Mentre le parole del sacerdote continuavano a risuonarmi nella mente, la voglia di andarmene a casa e mandare a farsi fottere tutti premeva sul mio stomaco come un attacco di gastrite. Desideravo con tutta l’anima farla finita con quella posizione assurda, che mi vedeva responsabile di tutto ma senza poter decidere alcunché.
Quella era la mia “tentazione”: piantare tutto in quell’istante e sparire. Mi domandai se quel pensiero così attraente fosse stato indotto da Dio per mettermi alla prova, come vorrebbe la versione liturgica cattolica del Padre nostro (…e non ci indurre in tentazione), o se non fossero le circostanze che mi esponevano alla tentazione di mandare a fare in culo il mondo. In questo caso avrebbe prevalso l’esegesi del vangelo di Matteo 6,9-13 (…e non ci esporre alla tentazione). E se invece fosse stata la perdita di fiducia nei Presidenti la causa della mia tentazione? Se così fosse stato, allora avrei dovuto rivolgere un plauso alla CEI, che nel 2008 ha opportunamente corretto in: “…e non ci abbandonare alla tentazione”.

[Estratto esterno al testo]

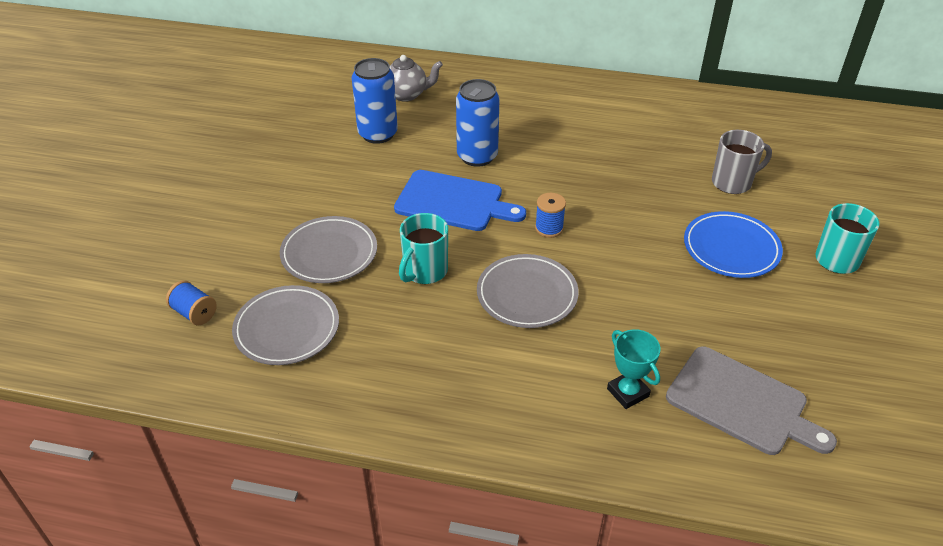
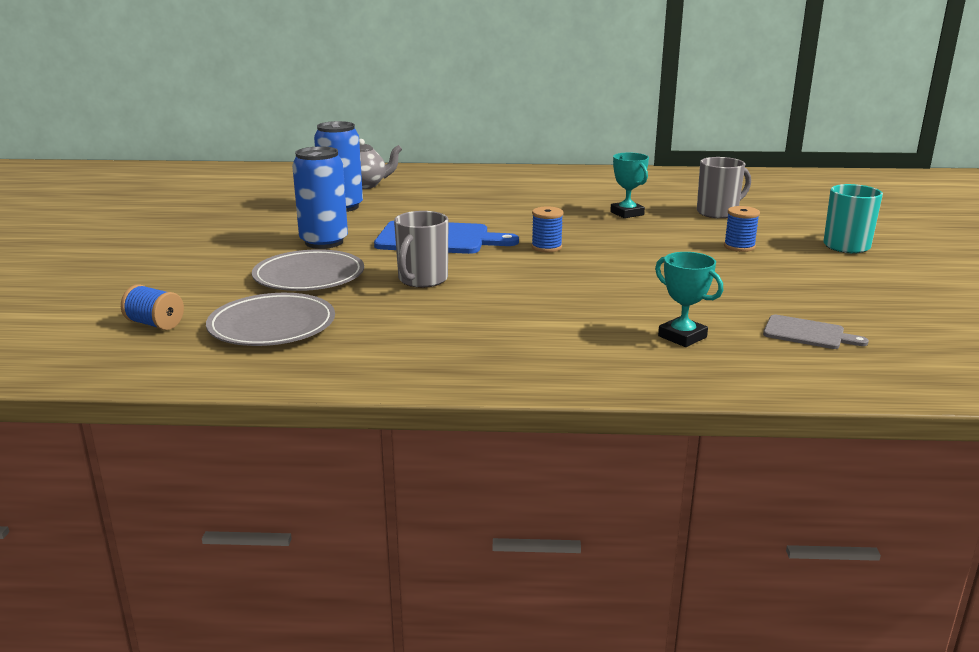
camera: 10 degrees left, 20 degrees down
(424, 271) = (422, 280): turquoise mug -> grey mug
(477, 156) = (452, 213): blue can -> blue can (324, 242)
(527, 294) = (541, 286): grey plate -> none
(642, 174) = (627, 213): none -> turquoise trophy
(731, 248) = (739, 247): blue plate -> blue spool
(742, 403) = (807, 333): grey cutting board -> grey cutting board, size x0.54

Decisi che alla prima occasione avrei chiesto un parere al mio pirandelliano “braccio sinistro”: forse lui poteva spiegarmi il perché di quella smorfia triste che vedevo riflessa nel vetro della locandina alla mia sinistra. Doveva pur esserci una ragione che impediva alle mie labbra di sorridere come facevano le persone che avevo accanto, invece di ostinarsi a rimanere serrate come quelle di un bambino in castigo. Possibile che in mezzo a tutta quella folla col sorriso sulle labbra, io fossi l’unico a incazzarmi per le motivazioni che animavano i protagonisti di quella farsa di cerimonia?
… Amen.
Applausi, eiaculata liberatoria generale e sorrisi soddisfatti dispensati dai Presidenti come se fossero stati santini elettorali.
Da vecchio ed esperto portatore della sindrome del salmone, nuotai contro la corrente di persone che si riversava nel negozio e uscii all’aria aperta.
Mentre mi accendevo una sigaretta, mi augurai che alla cena ci fosse da bere in abbondanza; così, al mio ritorno a casa, avrei potuto vomitare con una spiegazione plausibile per mia moglie.